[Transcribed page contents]

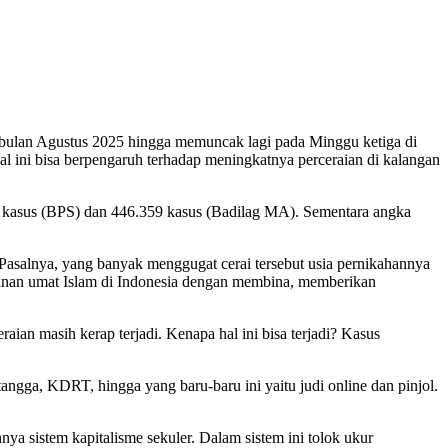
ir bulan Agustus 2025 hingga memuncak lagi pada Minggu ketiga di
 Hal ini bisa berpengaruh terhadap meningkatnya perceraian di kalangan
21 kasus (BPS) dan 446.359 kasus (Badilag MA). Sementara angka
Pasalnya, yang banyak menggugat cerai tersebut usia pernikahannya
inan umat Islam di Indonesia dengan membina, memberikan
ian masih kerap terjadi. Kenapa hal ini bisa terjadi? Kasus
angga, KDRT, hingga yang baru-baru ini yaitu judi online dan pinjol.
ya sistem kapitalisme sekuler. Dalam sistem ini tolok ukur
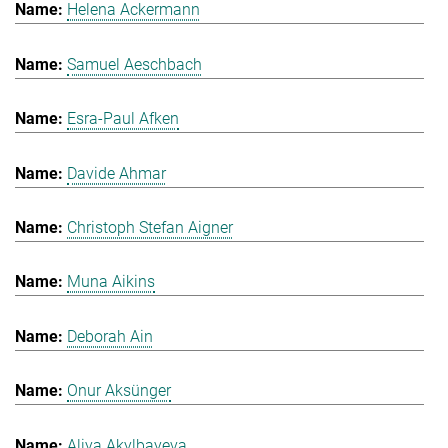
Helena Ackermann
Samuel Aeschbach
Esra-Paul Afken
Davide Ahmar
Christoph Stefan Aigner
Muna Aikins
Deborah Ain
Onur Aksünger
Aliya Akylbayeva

* * *

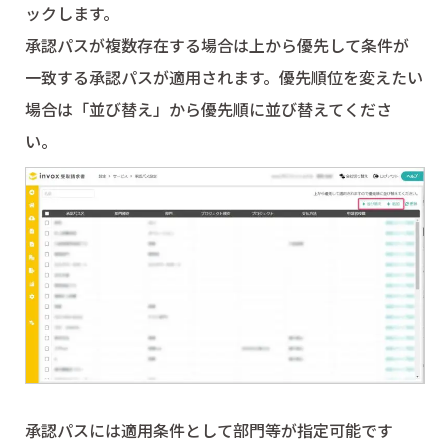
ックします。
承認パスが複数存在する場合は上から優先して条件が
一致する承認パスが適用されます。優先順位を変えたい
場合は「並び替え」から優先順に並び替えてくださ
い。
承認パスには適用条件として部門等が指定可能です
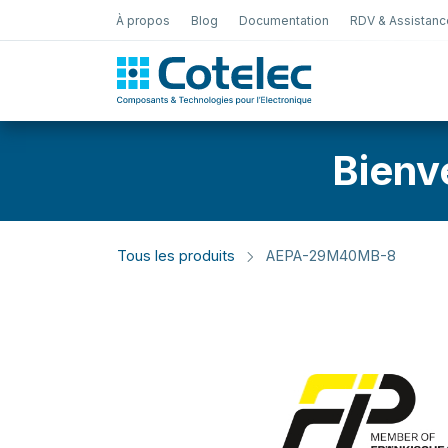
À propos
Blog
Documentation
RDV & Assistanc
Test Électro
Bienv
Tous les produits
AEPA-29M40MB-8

* _Problem details_:
Arrange the lines from the one containing "ir bulan Agustus" through the one containing "ya sistem kapitalisme", both included, as a Markdown table. Use the columns Number and Line, number each line, and skip any blank lines.

* _Result below_:
| Number | Line |
|---|---|
| 1 | ir bulan Agustus 2025 hingga memuncak lagi pada Minggu ketiga di |
| 2 |  Hal ini bisa berpengaruh terhadap meningkatnya perceraian di kalangan |
| 3 | 21 kasus (BPS) dan 446.359 kasus (Badilag MA). Sementara angka |
| 4 | Pasalnya, yang banyak menggugat cerai tersebut usia pernikahannya |
| 5 | inan umat Islam di Indonesia dengan membina, memberikan |
| 6 | ian masih kerap terjadi. Kenapa hal ini bisa terjadi? Kasus |
| 7 | angga, KDRT, hingga yang baru-baru ini yaitu judi online dan pinjol. |
| 8 | ya sistem kapitalisme sekuler. Dalam sistem ini tolok ukur |